Principal Investigator: Dr Daniel MacArthur
Broad Institute, USATags: 48511, aggregate data, association testing, browser, gene burden, joint calling, reprocessing
The UK Biobank is creating exome data for its 500,000 participants – this is the sequence data of all the genes of each participants. Over the next 3 years, we would like to process this data to make it consistent with other big exome datasets, so that these datasets can be combined and compared. We would then like to combine the processed UKBB exome data with the Genome Aggregation Database (gnomAD) dataset, one of the most widely used human genetic datasets in the world. Then we will publicly release the combined dataset – but just in aggregate form, as gnomAD does now (gnomad.broadinstitute.org). People from around the world will be able to see how many humans possess a particular genetic change, and what the distribution of their sex and age and ancestries are – but they won’t be able to tell which person any particular genetic change came from.

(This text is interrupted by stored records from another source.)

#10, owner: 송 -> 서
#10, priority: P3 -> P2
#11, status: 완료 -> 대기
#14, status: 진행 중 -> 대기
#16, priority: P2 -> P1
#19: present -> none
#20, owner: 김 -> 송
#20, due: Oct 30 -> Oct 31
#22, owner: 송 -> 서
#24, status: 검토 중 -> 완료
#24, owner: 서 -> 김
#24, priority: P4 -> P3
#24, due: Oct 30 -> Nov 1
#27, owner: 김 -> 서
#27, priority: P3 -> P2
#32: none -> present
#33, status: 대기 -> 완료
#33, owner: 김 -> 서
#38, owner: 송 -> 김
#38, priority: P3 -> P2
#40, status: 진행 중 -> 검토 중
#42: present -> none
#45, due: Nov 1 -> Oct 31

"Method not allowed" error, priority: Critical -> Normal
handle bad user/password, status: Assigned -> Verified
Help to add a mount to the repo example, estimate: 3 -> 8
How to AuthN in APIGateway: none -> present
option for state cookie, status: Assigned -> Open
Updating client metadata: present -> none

The gnomAD dataset is currently used by scientists and doctors around the world, to help diagnose patients with rare diseases, to help make new medications, and for basic scientific understanding of how human genes can change, and how similar and different we all are. This project would add UK Biobank data to this effort, making diagnoses and research projects easier to perform, and making the UK Biobank exome data available to people without a lot of computational expertise in a way that still preserves the privacy of the participants.
We would also create a new web browser, to display the results of analysis of UK Biobank data. These analyses would use the exome, the older genotype data, and all the questionnaire answers and measurements taken to try to find associations between the information in people’s DNA and everything else the UK Biobank has been measuring. This web browser would also be publicly available, making these important analyses available to scientists and the public.